Das Piercing hat viele Namen: Catherine-Piercing, Venus-Piercing, Venushügel-Piercing, Schambein-Piercing und Christina-Piercing, die alle dasselbe meinen.

Das Piercing ist ein Oberflächen-Piercing, das vertikal oberhalb der Klitorisvorhaut durch den Anfang des Schamhügels gestochen wird.

Das Piercing kann auch mit einem Surface Barbell horizontal oder leicht schräg im Schambein gestochen werden, dann nennt man es Pubic-Piercing.

Allgemein ist das Christina-Piercing kein wirkliches Intim-Piercing, da es auch keinerlei Stimulanz für den Träger hat.

Es ist auch nicht bei jeder Frau wirklich gut und sinnvoll, denn nicht jede hat die entsprechende Anatomie dafür.

Stechen:

Das Piercing wird vertikal in die Falte der oben zusammenlaufenden großen Schamlippen gestochen und tritt am Venushügel wieder aus. Aus anatomischen Gründen ist es nicht bei jeder Frau möglich, da eben manche Frauen keine entsprechende Hautfalte besitzen und die Klitorisvorhaut direkt am Venushügel beginnt.

Schmuck:

Zum Einsatz geeignet sind ein Bananabell oder ein Surface Bar mit einer Materialstärke von 1,6 mm. Empfohlen wird oft Schmuck aus dem flexiblen Material PTFE. Im Grunde ist das Christina ein Oberflächen-Piercing und sollte dementsprechend tief gestochen werden. Die Stichlänge variiert von Kunde zu Kunde.

Abheilung:

Das Piercing sollte nach etwa 3 bis 4 Monaten abgeheilt sein. Da es sich um ein Oberflächen-Piercing handelt, kann es während der Heilungsphase zu Komplikationen kommen. aufgrund der Position des Piercings ist der Stichkanal stark in Bewegung und Reibung ausgesetzt. Ist das Christina-Piercing nicht tief genug gestochen kann es zum Herauswachsen kommen. Auch bei Menschen mit etwas mehr Bindegewebe am Schambein ist die Gefahr des Herauswachsens sehr groß.
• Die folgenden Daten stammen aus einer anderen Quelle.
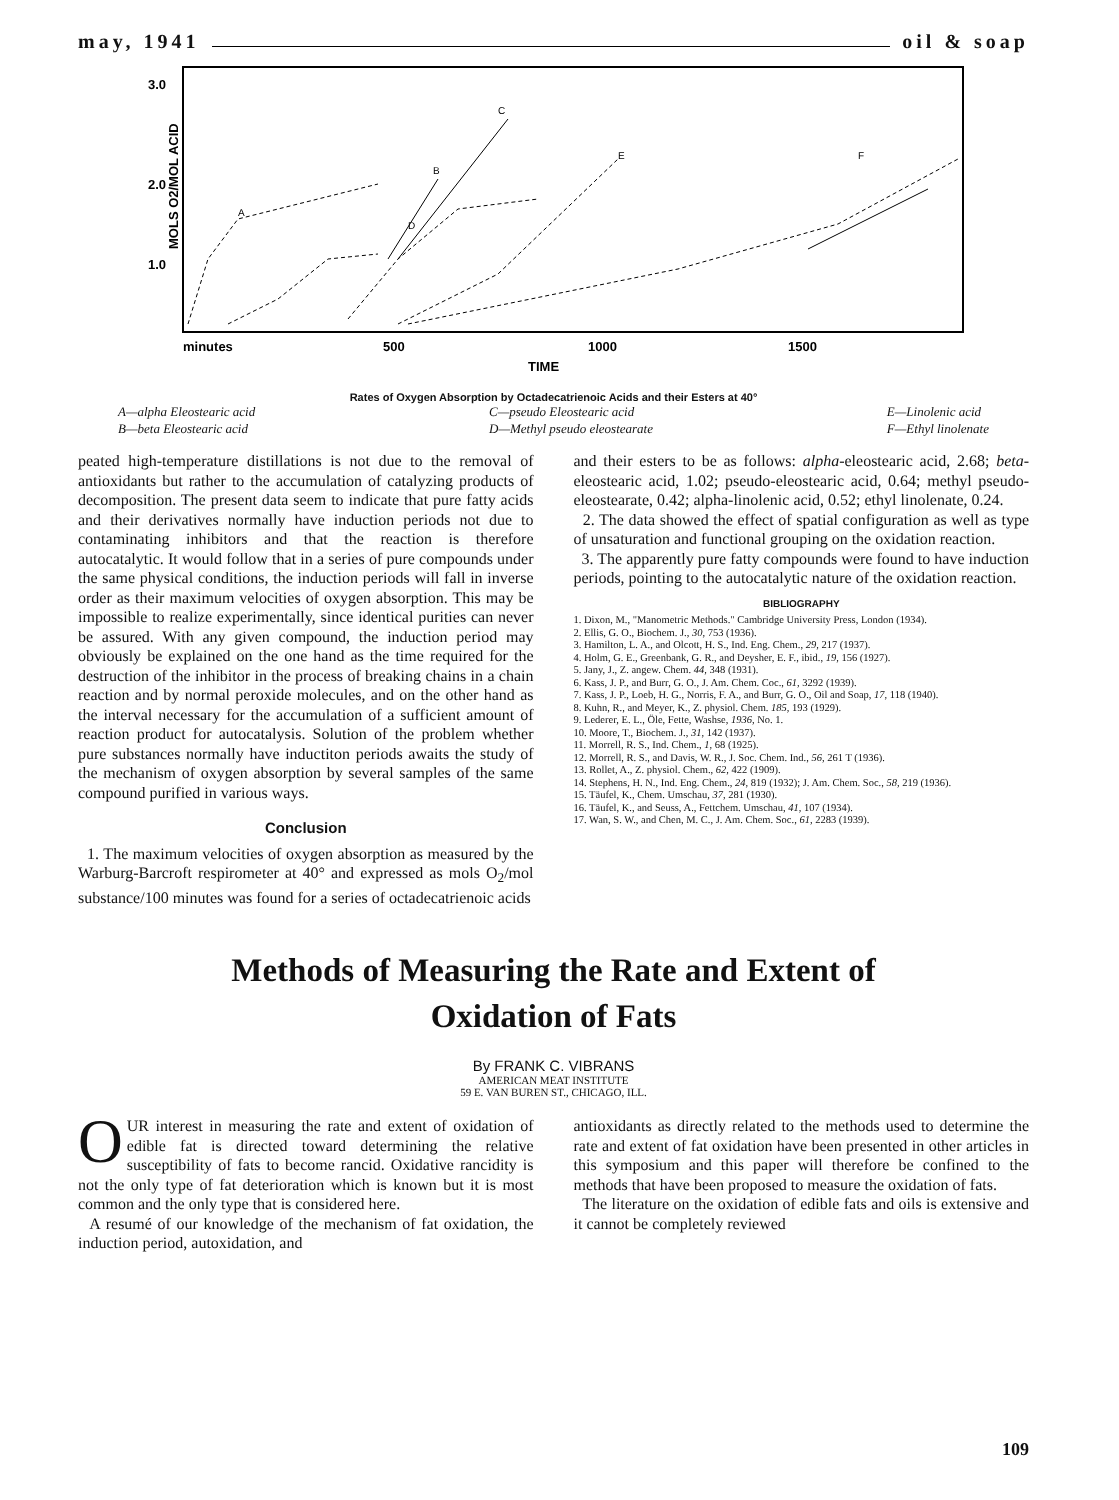may, 1941 oil & soap
3.0
2.0
1.0
MOLS O2/MOL ACID
minutes
500
1000
1500
TIME
A
B
C
D
E
F
Rates of Oxygen Absorption by Octadecatrienoic Acids and their Esters at 40°
A—alpha Eleostearic acid
B—beta Eleostearic acid
C—pseudo Eleostearic acid
D—Methyl pseudo eleostearate
E—Linolenic acid
F—Ethyl linolenate
peated high-temperature distillations is not due to the removal of antioxidants but rather to the accumulation of catalyzing products of decomposition. The present data seem to indicate that pure fatty acids and their derivatives normally have induction periods not due to contaminating inhibitors and that the reaction is therefore autocatalytic. It would follow that in a series of pure compounds under the same physical conditions, the induction periods will fall in inverse order as their maximum velocities of oxygen absorption. This may be impossible to realize experimentally, since identical purities can never be assured. With any given compound, the induction period may obviously be explained on the one hand as the time required for the destruction of the inhibitor in the process of breaking chains in a chain reaction and by normal peroxide molecules, and on the other hand as the interval necessary for the accumulation of a sufficient amount of reaction product for autocatalysis. Solution of the problem whether pure substances normally have inductiton periods awaits the study of the mechanism of oxygen absorption by several samples of the same compound purified in various ways.
Conclusion
1. The maximum velocities of oxygen absorption as measured by the Warburg-Barcroft respirometer at 40° and expressed as mols O<sub>2</sub>/mol substance/100 minutes was found for a series of octadecatrienoic acids
and their esters to be as follows: alpha-eleostearic acid, 2.68; beta-eleostearic acid, 1.02; pseudo-eleostearic acid, 0.64; methyl pseudo-eleostearate, 0.42; alpha-linolenic acid, 0.52; ethyl linolenate, 0.24.
2. The data showed the effect of spatial configuration as well as type of unsaturation and functional grouping on the oxidation reaction.
3. The apparently pure fatty compounds were found to have induction periods, pointing to the autocatalytic nature of the oxidation reaction.
BIBLIOGRAPHY
1. Dixon, M., "Manometric Methods." Cambridge University Press, London (1934).
2. Ellis, G. O., Biochem. J., 30, 753 (1936).
3. Hamilton, L. A., and Olcott, H. S., Ind. Eng. Chem., 29, 217 (1937).
4. Holm, G. E., Greenbank, G. R., and Deysher, E. F., ibid., 19, 156 (1927).
5. Jany, J., Z. angew. Chem. 44, 348 (1931).
6. Kass, J. P., and Burr, G. O., J. Am. Chem. Coc., 61, 3292 (1939).
7. Kass, J. P., Loeb, H. G., Norris, F. A., and Burr, G. O., Oil and Soap, 17, 118 (1940).
8. Kuhn, R., and Meyer, K., Z. physiol. Chem. 185, 193 (1929).
9. Lederer, E. L., Öle, Fette, Washse, 1936, No. 1.
10. Moore, T., Biochem. J., 31, 142 (1937).
11. Morrell, R. S., Ind. Chem., 1, 68 (1925).
12. Morrell, R. S., and Davis, W. R., J. Soc. Chem. Ind., 56, 261 T (1936).
13. Rollet, A., Z. physiol. Chem., 62, 422 (1909).
14. Stephens, H. N., Ind. Eng. Chem., 24, 819 (1932); J. Am. Chem. Soc., 58, 219 (1936).
15. Täufel, K., Chem. Umschau, 37, 281 (1930).
16. Täufel, K., and Seuss, A., Fettchem. Umschau, 41, 107 (1934).
17. Wan, S. W., and Chen, M. C., J. Am. Chem. Soc., 61, 2283 (1939).
Methods of Measuring the Rate and Extent of
Oxidation of Fats
By FRANK C. VIBRANS
AMERICAN MEAT INSTITUTE
59 E. VAN BUREN ST., CHICAGO, ILL.
OUR interest in measuring the rate and extent of oxidation of edible fat is directed toward determining the relative susceptibility of fats to become rancid. Oxidative rancidity is not the only type of fat deterioration which is known but it is most common and the only type that is considered here.
A resumé of our knowledge of the mechanism of fat oxidation, the induction period, autoxidation, and
antioxidants as directly related to the methods used to determine the rate and extent of fat oxidation have been presented in other articles in this symposium and this paper will therefore be confined to the methods that have been proposed to measure the oxidation of fats.
The literature on the oxidation of edible fats and oils is extensive and it cannot be completely reviewed
109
Leider berichten auch viele Kunden davon, dass sie sich das Piercing eingerissen haben, was selten beim Geschlechtsverkehr, häufiger aber beim Anziehen und anderen Bewegungen passieren kann.

Das Piercing sollte während der Heilung auch für die Intimrasur nicht entfernt werden; sofern es bereits vollständig abgeheilt ist, kann es vor der Rasur herausgenommen werden.

Tipp:

Wir empfehlen unseren Kunden immer, das Christina gut zu überdenken und besser auf ein Klitorisvorhaut-Piercing auszuweichen, da dies nur Vorteile mit sich bringt. Alternativ kann man sich einen Dermal Anchor am Schambein stechen lassen, wenn man dort etwas Glitzerndes haben möchte.

Ein Christina- oder Venushügel-Piercing heilt schnell und meist ohne Komplikation aus. Als Abheilzeit kann man von ca. 3–4 Monaten ausgehen.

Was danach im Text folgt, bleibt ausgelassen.